» Written request
Rewrite the material from the line containing "text shuffle(cluster2.data.begin(), cluster2.data.end(), g);" up to and including the line containing "text shuffle(cluster5.data.begin(), cluster5.data.end(), g);", substituting "node_speed4" for "node_speed3" and leaving everything else unchanged.

» Layout coordinate data
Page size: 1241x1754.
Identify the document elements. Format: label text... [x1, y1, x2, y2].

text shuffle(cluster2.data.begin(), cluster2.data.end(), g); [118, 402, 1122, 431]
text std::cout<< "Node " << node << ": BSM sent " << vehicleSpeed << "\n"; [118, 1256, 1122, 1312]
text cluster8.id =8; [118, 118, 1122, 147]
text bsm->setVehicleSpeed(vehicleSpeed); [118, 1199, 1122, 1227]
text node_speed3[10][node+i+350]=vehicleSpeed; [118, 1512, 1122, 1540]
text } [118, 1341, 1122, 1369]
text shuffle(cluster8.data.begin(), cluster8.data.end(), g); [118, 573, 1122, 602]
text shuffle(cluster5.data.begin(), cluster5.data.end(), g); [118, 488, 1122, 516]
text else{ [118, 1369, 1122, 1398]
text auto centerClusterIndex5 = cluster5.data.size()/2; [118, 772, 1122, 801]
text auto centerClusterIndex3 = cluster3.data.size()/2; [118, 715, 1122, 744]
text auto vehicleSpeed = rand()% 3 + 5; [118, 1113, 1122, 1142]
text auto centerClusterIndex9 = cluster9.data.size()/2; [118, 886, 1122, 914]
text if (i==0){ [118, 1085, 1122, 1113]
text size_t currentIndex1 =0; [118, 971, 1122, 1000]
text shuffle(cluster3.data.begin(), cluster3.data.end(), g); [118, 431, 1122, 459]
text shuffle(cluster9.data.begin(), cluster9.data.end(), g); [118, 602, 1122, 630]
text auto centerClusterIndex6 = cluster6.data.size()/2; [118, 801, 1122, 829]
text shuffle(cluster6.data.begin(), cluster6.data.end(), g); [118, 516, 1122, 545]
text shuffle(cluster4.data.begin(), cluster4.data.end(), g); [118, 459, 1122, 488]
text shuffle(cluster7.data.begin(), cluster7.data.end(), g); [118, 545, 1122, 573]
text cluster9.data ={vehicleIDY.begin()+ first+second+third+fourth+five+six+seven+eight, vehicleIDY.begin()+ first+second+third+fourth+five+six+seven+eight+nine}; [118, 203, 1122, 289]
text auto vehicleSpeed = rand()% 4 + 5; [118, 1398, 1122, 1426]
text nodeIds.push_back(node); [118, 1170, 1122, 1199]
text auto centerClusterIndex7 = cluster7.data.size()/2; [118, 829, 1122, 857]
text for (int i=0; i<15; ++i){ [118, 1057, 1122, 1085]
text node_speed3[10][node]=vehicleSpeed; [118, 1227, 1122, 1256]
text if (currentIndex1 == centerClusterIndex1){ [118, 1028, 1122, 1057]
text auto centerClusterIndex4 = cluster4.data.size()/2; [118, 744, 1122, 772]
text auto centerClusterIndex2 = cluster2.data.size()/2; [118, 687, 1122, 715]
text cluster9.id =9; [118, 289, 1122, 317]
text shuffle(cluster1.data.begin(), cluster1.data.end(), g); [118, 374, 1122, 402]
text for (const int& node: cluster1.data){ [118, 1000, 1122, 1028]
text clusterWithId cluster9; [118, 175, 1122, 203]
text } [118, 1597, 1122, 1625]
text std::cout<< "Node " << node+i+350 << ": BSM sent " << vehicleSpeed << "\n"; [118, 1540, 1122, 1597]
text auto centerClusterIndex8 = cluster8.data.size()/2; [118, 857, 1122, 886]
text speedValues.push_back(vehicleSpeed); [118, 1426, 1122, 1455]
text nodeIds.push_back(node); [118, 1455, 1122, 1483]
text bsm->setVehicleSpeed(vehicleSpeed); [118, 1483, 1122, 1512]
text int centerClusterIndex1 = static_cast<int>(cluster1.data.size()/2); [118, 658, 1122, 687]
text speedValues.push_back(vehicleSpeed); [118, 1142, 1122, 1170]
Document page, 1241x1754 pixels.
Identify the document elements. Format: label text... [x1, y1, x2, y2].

» Answer to the task
text shuffle(cluster2.data.begin(), cluster2.data.end(), g); [118, 402, 1122, 431]
text std::cout<< "Node " << node << ": BSM sent " << vehicleSpeed << "\n"; [118, 1256, 1122, 1312]
text cluster8.id =8; [118, 118, 1122, 147]
text bsm->setVehicleSpeed(vehicleSpeed); [118, 1199, 1122, 1227]
text node_speed4[10][node+i+350]=vehicleSpeed; [118, 1512, 1122, 1540]
text } [118, 1341, 1122, 1369]
text shuffle(cluster8.data.begin(), cluster8.data.end(), g); [118, 573, 1122, 602]
text shuffle(cluster5.data.begin(), cluster5.data.end(), g); [118, 488, 1122, 516]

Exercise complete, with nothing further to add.